Friday, August 14, 2009

A Feeling of Connection

It's to be expected that we would feel connected to our fellow FANA families. Some of them have been with us since the start - guiding and supporting us through each step of our adoption process. What amazes me is the special connection that we share with the adoption community as a whole. For example, last night I registered at Baby on Grand. It was an amazing experience as I learned how different devices worked and truly was able to imagine our little baby in the stroller we chose, the carseat, eating on the cute little dishes and sitting in the carseat. While I was there, another "non-traditional" family came in. They were from Israel, tried to unsuccessfully adopt from Guatemala, tried surrogacy 5 times in India before successfully finding a surrogate mother here, in Minnesota. They are the proud parents of newborn twins - after 5 long years of waiting. Their eyes welled up as they listened to our adoption story. They know what it's like to wait, anticipate and often ache for parenthood. As we hugged our goodbyes, knowing that we would never see each other again (they are soon returning to Israel with their boys), they looked into my eyes and told me that they wished me the best of luck and that they would be praying for us. It's such an overwhelming and deeply emotional feeling to know the sincerity of families such as the ones I met last night.

Have I mentioned how EXCITED we are??!!

Material provided:
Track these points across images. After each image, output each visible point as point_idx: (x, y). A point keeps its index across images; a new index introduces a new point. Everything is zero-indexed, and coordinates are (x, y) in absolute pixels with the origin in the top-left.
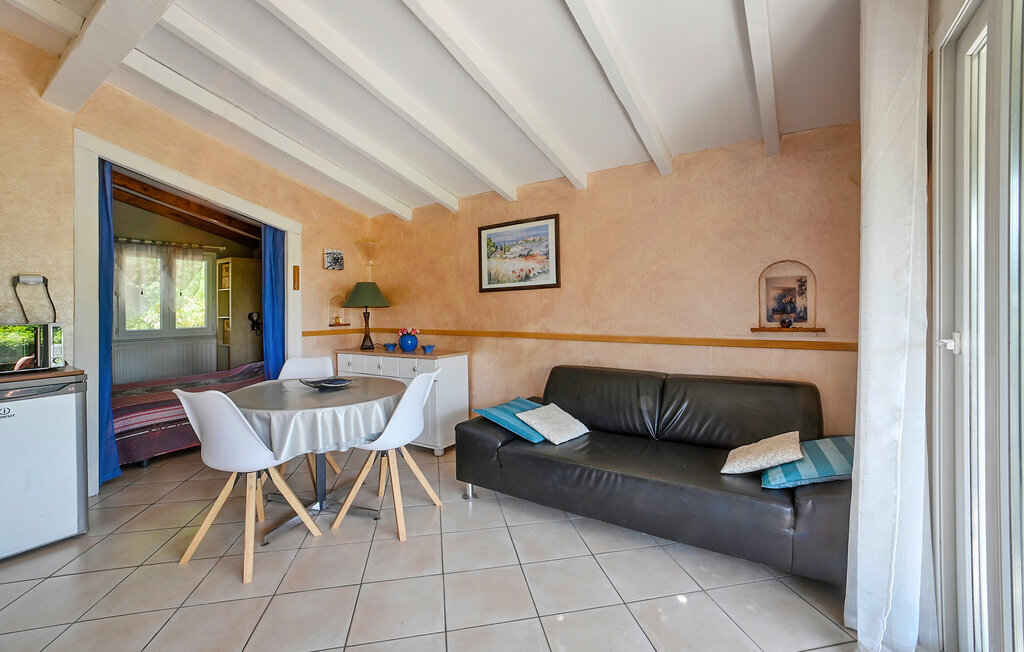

What to produce:
In the blog post about a feeling of connection, how many times did the family from Israel try surrogacy in India?

Result below:
Five times.